That's great advice and has made me feel much more at ease about getting around once we do take the plunge and buy something.

I hadn't really thought about buying between Pescara and Rome but of course that will make getting flights much easier. A brilliant suggestion! I think I'd got a bit fixated about getting to and from Pescara and become quite blinkered.

Sorry to hear your husband isn't well. I wish him a speedy recovery. I am indeed in Essex, so perhaps I'll PM you when I've got enough posts and pick your brain a bit further, if that's OK.

Many thanks for your advice, it's much appreciated. Have a great time in Italy, I wish I was still there!


----------



## bunty16 (Sep 26, 2009)

Loughton Lass said:


> That's great advice and has made me feel much more at ease about getting around once we do take the plunge and buy something.
> 
> I hadn't really thought about buying between Pescara and Rome but of course that will make getting flights much easier. A brilliant suggestion! I think I'd got a bit fixated about getting to and from Pescara and become quite blinkered.
> 
> ...


Hi from sunny Italy, I am at the local commune making use of their free internet service! glad to be of help, I heard on my journey here that ryanair have pulled out of belfast, if they can do that, they can easily pull out of Pescara, so another reason to locate nearer to Rome as stated before. The bus fares in the Laquila region has just gone up on the 1st September, but still reasonable.
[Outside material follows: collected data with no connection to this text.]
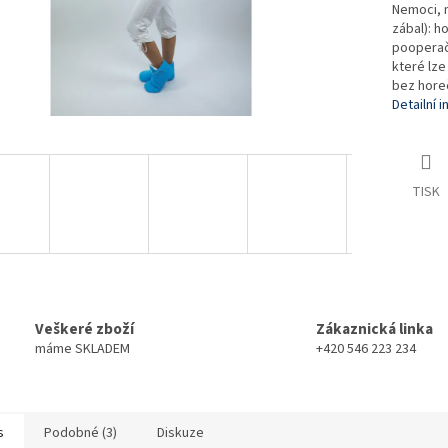
Nemoci, n
zábal): h
pooperač
které lze
bez hore
Detailní 
TISK
Veškeré zboží
Zákaznická linka
máme SKLADEM
+420 546 223 234
s
Podobné (3)
Diskuze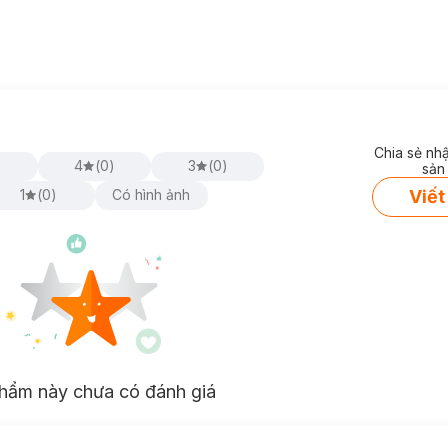
Chia sẻ nh
)
4
(
0
)
3
(
0
)
sản
Viết
1
(
0
)
Có hình ảnh
hẩm này chưa có đánh giá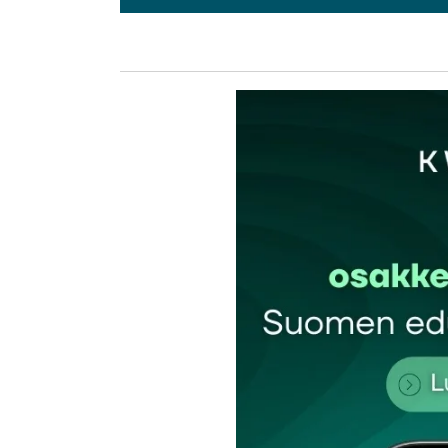
L
kirj
Sähköpostiosoitettasi ei julkaista.
Pakollis
Kommentti
*
Nimesi tai nimimerkkisi
*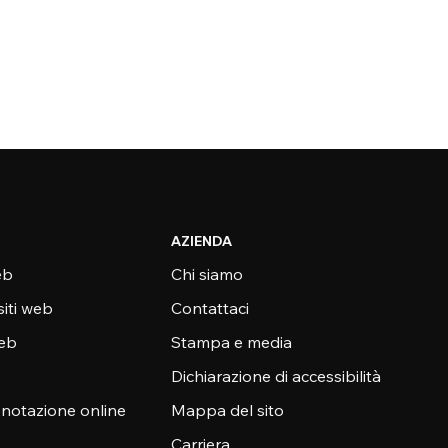
AZIENDA
eb
Chi siamo
siti web
Contattaci
web
Stampa e media
Dichiarazione di accessibilità
enotazione online
Mappa del sito
Carriera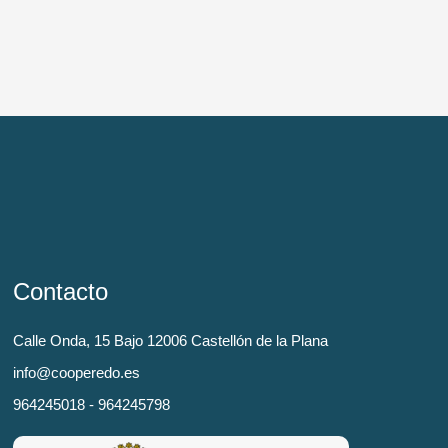
Contacto
Calle Onda, 15 Bajo 12006 Castellón de la Plana
info@cooperedo.es
964245018 - 964245798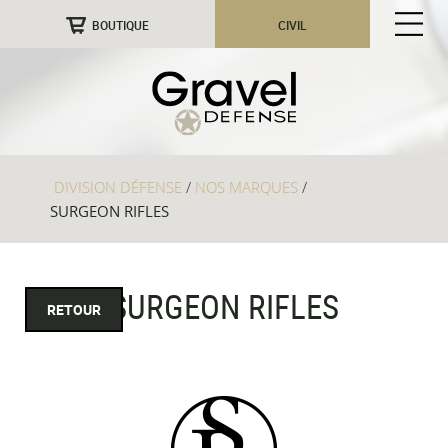
BOUTIQUE
CIVIL
DIVISION DÉFENSE
/
NOS MARQUES
/
SURGEON RIFLES
SURGEON RIFLES
RETOUR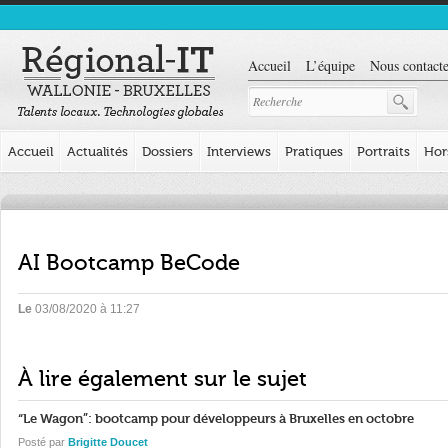
Accueil
L’équipe
Nous contacte
Accueil
Actualités
Dossiers
Interviews
Pratiques
Portraits
Hor
AI Bootcamp BeCode
Le
03/08/2020 à 11:27
À lire également sur le sujet
“Le Wagon”: bootcamp pour développeurs à Bruxelles en octobre
Posté par
Brigitte Doucet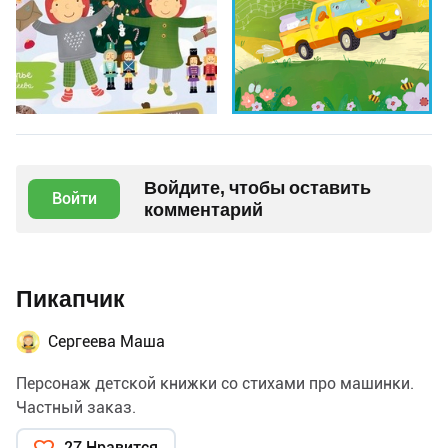
Войдите, чтобы оставить
Войти
комментарий
Пикапчик
Сергеева Маша
Персонаж детской книжки со стихами про машинки.
Частный заказ.
27 Нравится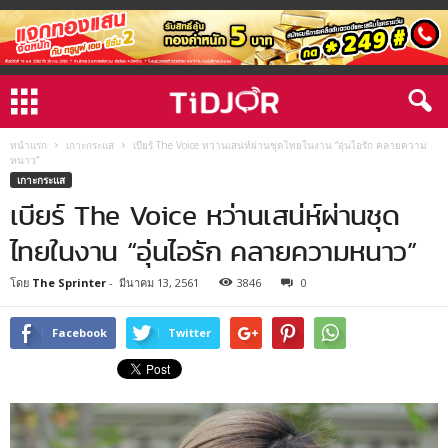
หน้าแรก
เกาะกระแส
เบียร์ The Voice หว่านเสน่ห์ผ่านชุดไทยในงาน “อุ่นไอรัก คลายความ
หนาว”
เกาะกระแส
เบียร์ The Voice หว่านเสน่ห์ผ่านชุด
ไทยในงาน “อุ่นไอรัก คลายความหนาว”
โดย
The Sprinter
-
มีนาคม 13, 2561
3846
0
Facebook
Twitter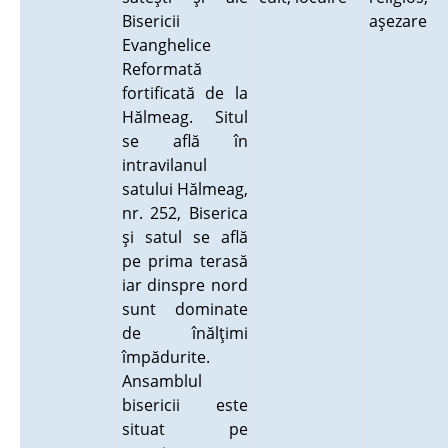
Bisericii
aşezare
Evanghelice
Reformată
fortificată de la
Hălmeag. Situl
se află în
intravilanul
satului Hălmeag,
nr. 252, Biserica
şi satul se află
pe prima terasă
iar dinspre nord
sunt dominate
de înălţimi
împădurite.
Ansamblul
bisericii este
situat pe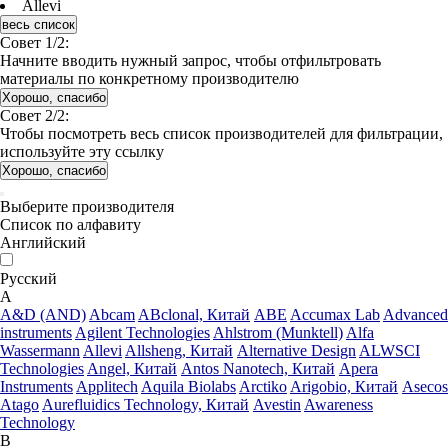
Allevi
весь список
Совет 1/2:
Начните вводить нужный запрос, чтобы отфильтровать
материалы по конкретному производителю
Хорошо, спасибо
Совет 2/2:
Чтобы посмотреть весь список производителей для фильтрации,
используйте эту ссылку
Хорошо, спасибо
Выберите производителя
Список по алфавиту
Английский
Русский
A
A&D (AND)
Abcam
ABclonal, Китай
ABE
Accumax Lab
Advanced
instruments
Agilent Technologies
Ahlstrom (Munktell)
Alfa
Wassermann
Allevi
Allsheng, Китай
Alternative Design
ALWSCI
Technologies
Angel, Китай
Antos Nanotech, Китай
Apera
Instruments
Applitech
Aquila Biolabs
Arctiko
Arigobio, Китай
Asecos
Atago
Aurefluidics Technology, Китай
Avestin
Awareness
Technology
B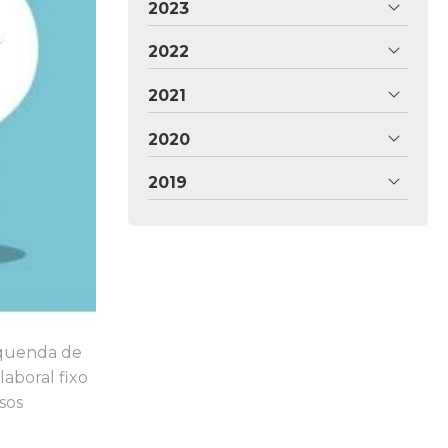
2023
2022
2021
2020
2019
 quenda de
laboral fixo
sos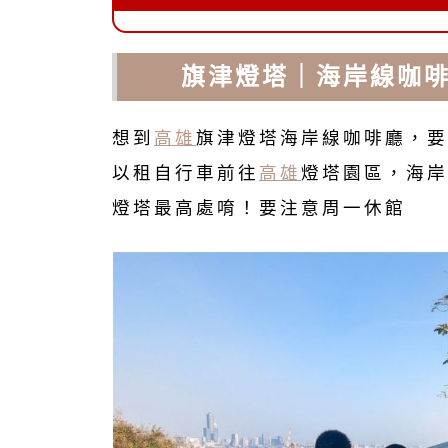
高雄
旗津燈塔｜海岸線咖
想到
高雄
旗津燈塔海岸線咖啡廳，要
以租自行車前往
高雄
燈塔園區，海岸線咖啡
燈塔最高處唷！要注意周一休館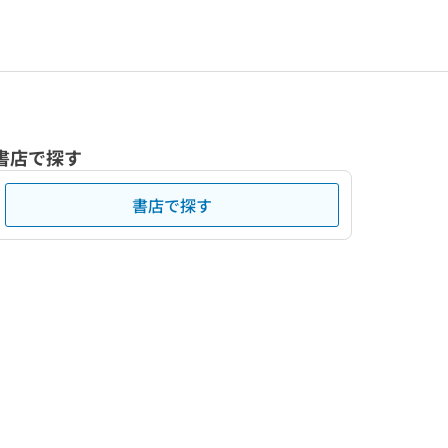
書店で探す
書店で探す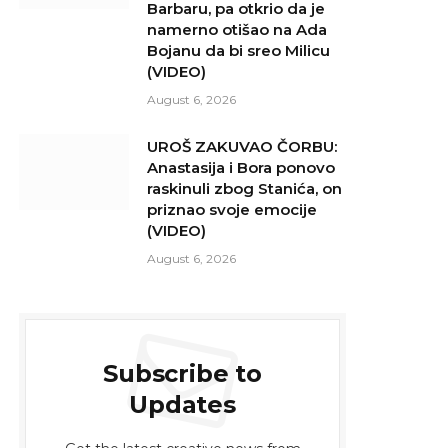
Barbaru, pa otkrio da je
namerno otišao na Ada
Bojanu da bi sreo Milicu
(VIDEO)
August 6, 2026
UROŠ ZAKUVAO ČORBU:
Anastasija i Bora ponovo
raskinuli zbog Stanića, on
priznao svoje emocije
(VIDEO)
August 6, 2026
Subscribe to
Updates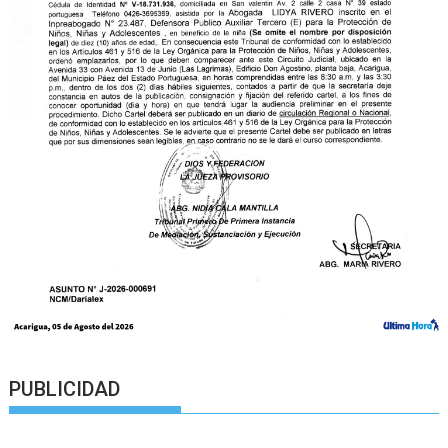
PUBLICIDAD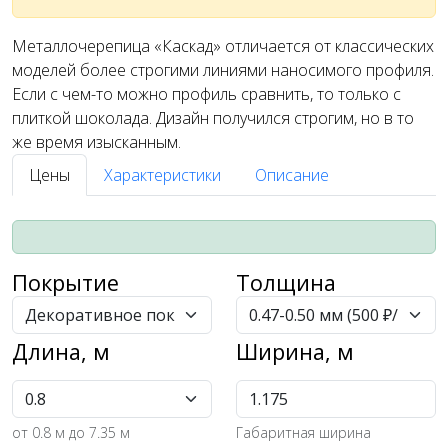
Металлочерепица «Каскад» отличается от классических
моделей более строгими линиями наносимого профиля.
Если с чем-то можно профиль сравнить, то только с
плиткой шоколада. Дизайн получился строгим, но в то
же время изысканным.
Цены
Характеристики
Описание
Покрытие
Толщина
Длина, м
Ширина, м
от
0.8
м до 7.35 м
Габаритная ширина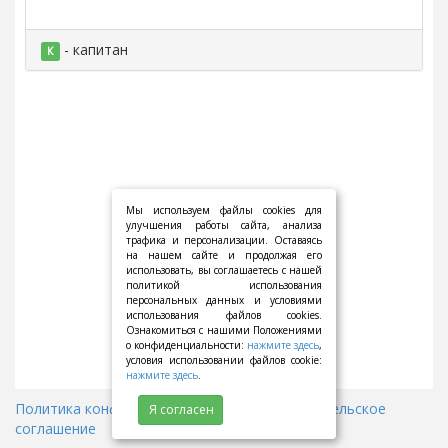
- капитан
К
Мы используем файлы cookies для
улучшения работы сайта, анализа
трафика и персонализации. Оставаясь
на нашем сайте и продолжая его
использовать, вы соглашаетесь с нашей
политикой использования
персональных данных и условиями
использования файлов cookies.
Ознакомиться с нашими Положениями
о конфиденциальности:
нажмите здесь
,
условия использовании файлов cookie:
нажмите здесь
.
Политика конфиденциальности
||
Пользовательское
Я согласен
соглашение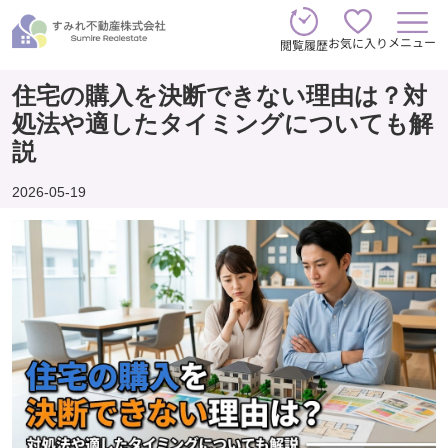
メニュー
お気に入り
閲覧履歴
住宅の購入を決断できない理由は？対
処法や適したタイミングについても解
説
2026-05-19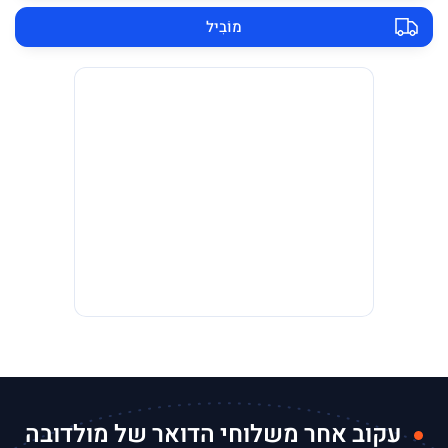
מוֹבִיל
עקוב אחר משלוחי הדואר של מולדובה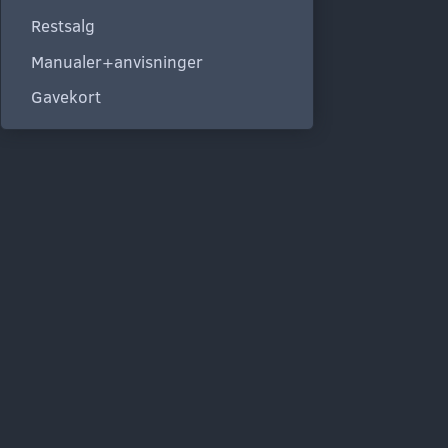
Restsalg
Manualer+anvisninger
Gavekort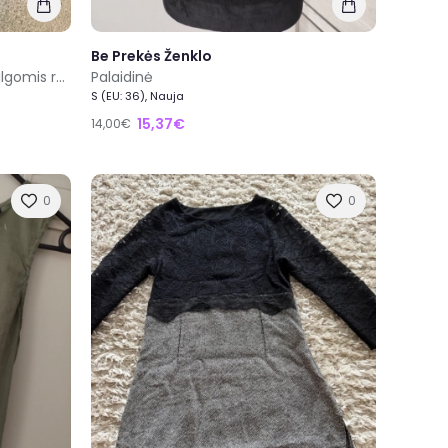
Be Prekės Ženklo
90s juoda palaidinė su iškirpte ilgomis rankovėmis su aukso detalėmis
Palaidinė
S (EU: 36), Nauja
15,37€
14,00€
0
0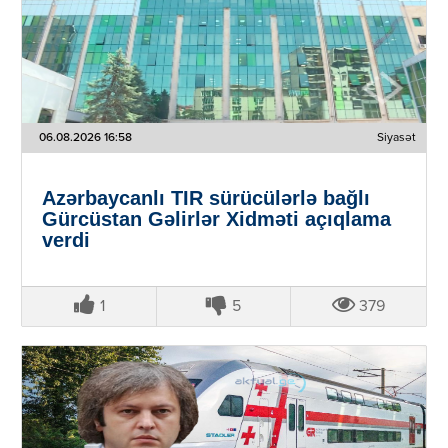
06.08.2026 16:58
Siyasət
Azərbaycanlı TIR sürücülərlə bağlı
Gürcüstan Gəlirlər Xidməti açıqlama
verdi
1
5
379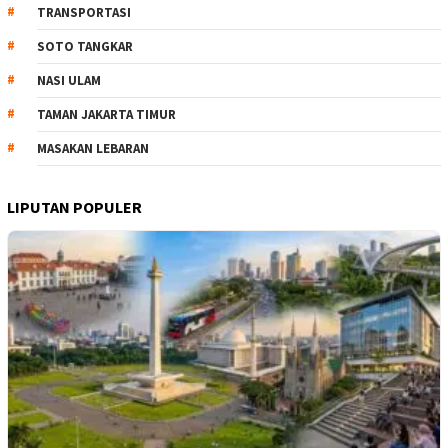
TRANSPORTASI
SOTO TANGKAR
NASI ULAM
TAMAN JAKARTA TIMUR
MASAKAN LEBARAN
LIPUTAN POPULER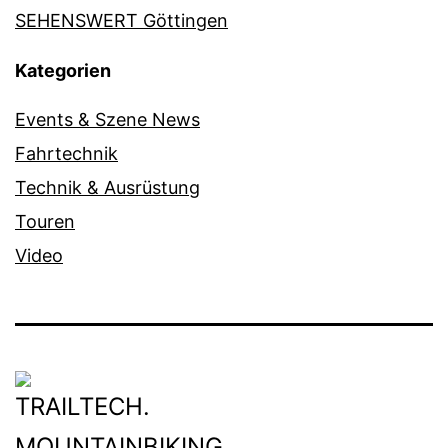
SEHENSWERT Göttingen
Kategorien
Events & Szene News
Fahrtechnik
Technik & Ausrüstung
Touren
Video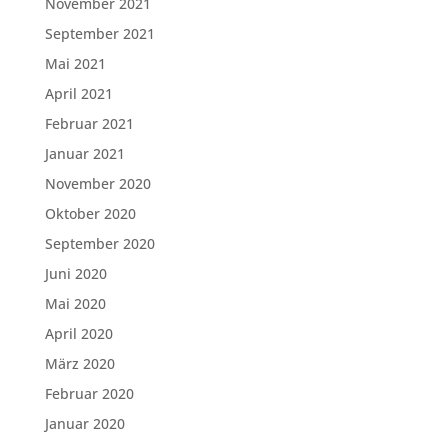
November 2021
September 2021
Mai 2021
April 2021
Februar 2021
Januar 2021
November 2020
Oktober 2020
September 2020
Juni 2020
Mai 2020
April 2020
März 2020
Februar 2020
Januar 2020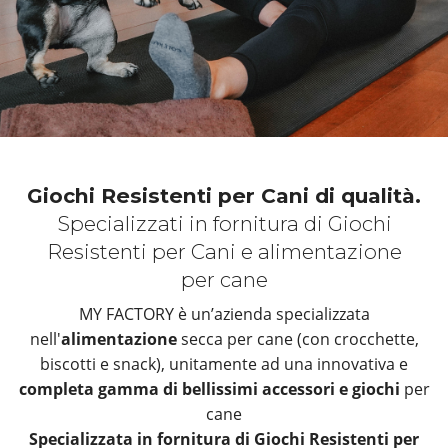
Giochi Resistenti per Cani di qualità.
Specializzati in fornitura di Giochi
Resistenti per Cani e alimentazione
per cane
MY FACTORY è un’azienda specializzata
nell'
alimentazione
secca per cane (con crocchette,
biscotti e snack), unitamente ad una innovativa e
completa gamma di bellissimi accessori e giochi
per
cane
Specializzata in fornitura di Giochi Resistenti per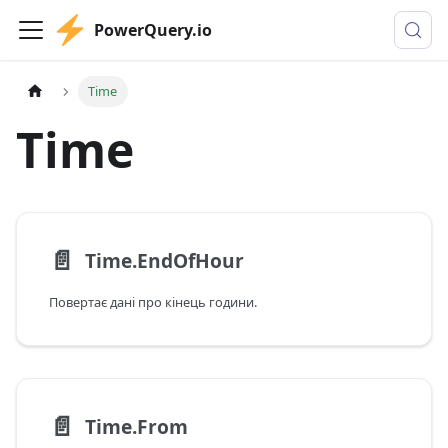
PowerQuery.io
Time
Time
📄️
Time.EndOfHour
Повертає дані про кінець години.
📄️
Time.From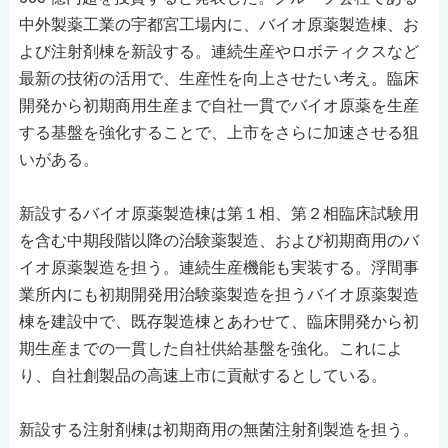
中外製薬工業の宇都宮工場内に、バイオ原薬製造棟、お
よび注射剤棟を新設する。連続生産やロボティクスなど
最新の技術の活用で、生産性を向上させたい考え。臨床
開発から初期商用生産まで自社一貫でバイオ原薬を生産
する基盤を強化することで、上市をさらに加速させる狙
いがある。
新設するバイオ原薬製造棟は第１相、第２相臨床試験用
を含む中期段階以降の治験薬製造、および初期商用のバ
イオ原薬製造を担う。連続生産機能も実装する。浮間事
業所内にも初期開発用治験薬製造を担うバイオ原薬製造
棟を建設中で、既存製造棟とあわせて、臨床開発から初
期生産までの一貫した自社供給基盤を強化。これによ
り、自社創製品の高速上市に貢献するとしている。
新設する注射剤棟は初期商用の無菌注射剤製造を担う。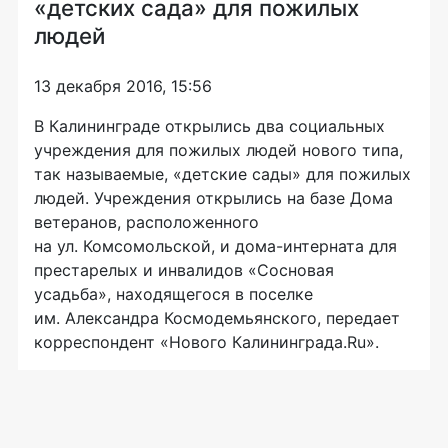
«детских сада» для пожилых
людей
13 декабря 2016, 15:56
В Калининграде открылись два социальных
учреждения для пожилых людей нового типа,
так называемые, «детские сады» для пожилых
людей. Учреждения открылись на базе Дома
ветеранов, расположенного
на ул. Комсомольской, и
дома-интерната
для
престарелых и инвалидов «Сосновая
усадьба», находящегося в поселке
им. Александра Космодемьянского, передает
корреспондент «Нового Калининграда.Ru».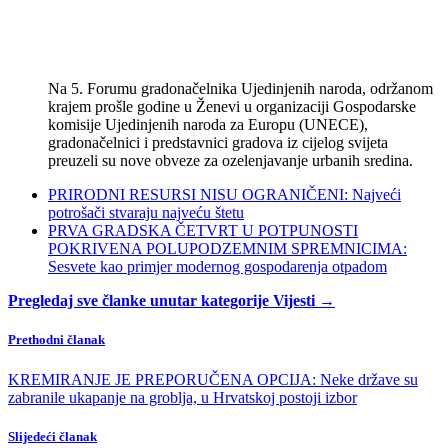
Na 5. Forumu gradonačelnika Ujedinjenih naroda, održanom
krajem prošle godine u Ženevi u organizaciji Gospodarske
komisije Ujedinjenih naroda za Europu (UNECE),
gradonačelnici i predstavnici gradova iz cijelog svijeta
preuzeli su nove obveze za ozelenjavanje urbanih sredina.
PRIRODNI RESURSI NISU OGRANIČENI: Najveći
potrošači stvaraju najveću štetu
PRVA GRADSKA ČETVRT U POTPUNOSTI
POKRIVENA POLUPODZEMNIM SPREMNICIMA:
Sesvete kao primjer modernog gospodarenja otpadom
Pregledaj sve članke unutar kategorije Vijesti →
Prethodni članak
KREMIRANJE JE PREPORUČENA OPCIJA: Neke države su
zabranile ukapanje na groblja, u Hrvatskoj postoji izbor
Slijedeći članak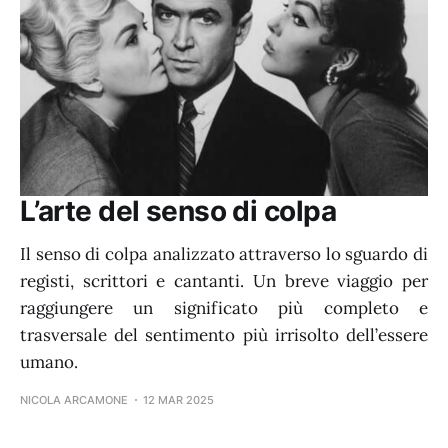
L’arte del senso di colpa
Il senso di colpa analizzato attraverso lo sguardo di
registi, scrittori e cantanti. Un breve viaggio per
raggiungere un significato più completo e
trasversale del sentimento più irrisolto dell’essere
umano.
NICOLA ARCAMONE
12 MAR 2025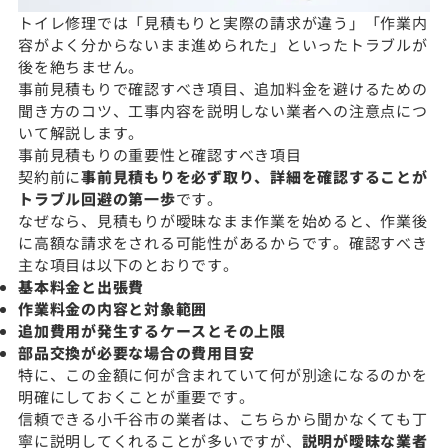
トイレ修理では「見積もりと実際の請求が違う」「作業内
容がよく分からないまま進められた」といったトラブルが
後を絶ちません。
事前見積もりで確認すべき項目、追加料金を避けるための
聞き方のコツ、工事内容を説明しない業者への注意点につ
いて解説します。
事前見積もりの重要性と確認すべき項目
契約前に
事前見積もりを必ず取り、詳細を確認することが
トラブル回避の第一歩
です。
なぜなら、見積もりが曖昧なまま作業を始めると、作業後
に高額な請求をされる可能性があるからです。確認すべき
主な項目は以下のとおりです。
基本料金と出張費
作業料金の内容と対象範囲
追加費用が発生するケースとその上限
部品交換が必要な場合の費用目安
特に、この金額に何が含まれていて何が別途になるのかを
明確にしておくことが重要です。
信頼できる小千谷市の業者は、こちらから聞かなくても丁
寧に説明してくれることが多いですが、
説明が曖昧な業者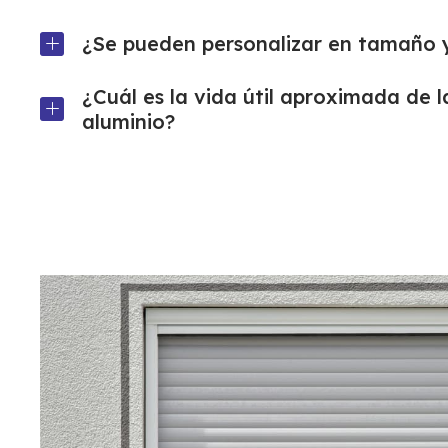
¿Se pueden personalizar en tamaño y
¿Cuál es la vida útil aproximada de l
aluminio?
It would be good to talk or e-mail when you have sufficient posts (will this one help?) anyway I am off now back to my cassa, had a great evening last night, invited to a party for the ladies in our village, a good opportunity to practice my italian, I am not doing too bad, but struggle when people talk quickly, I need time to absorb what they say, but I tell them 'piano, piano' (slowly, slowly) and when conversation broken down can understand a few words and then I attempt to reply, It makes me quite tired, so sometimes tempted to be lazy and latch on to the people who speak some english (few and far between in Abbruzzo)Keep me posted, Jean.


----------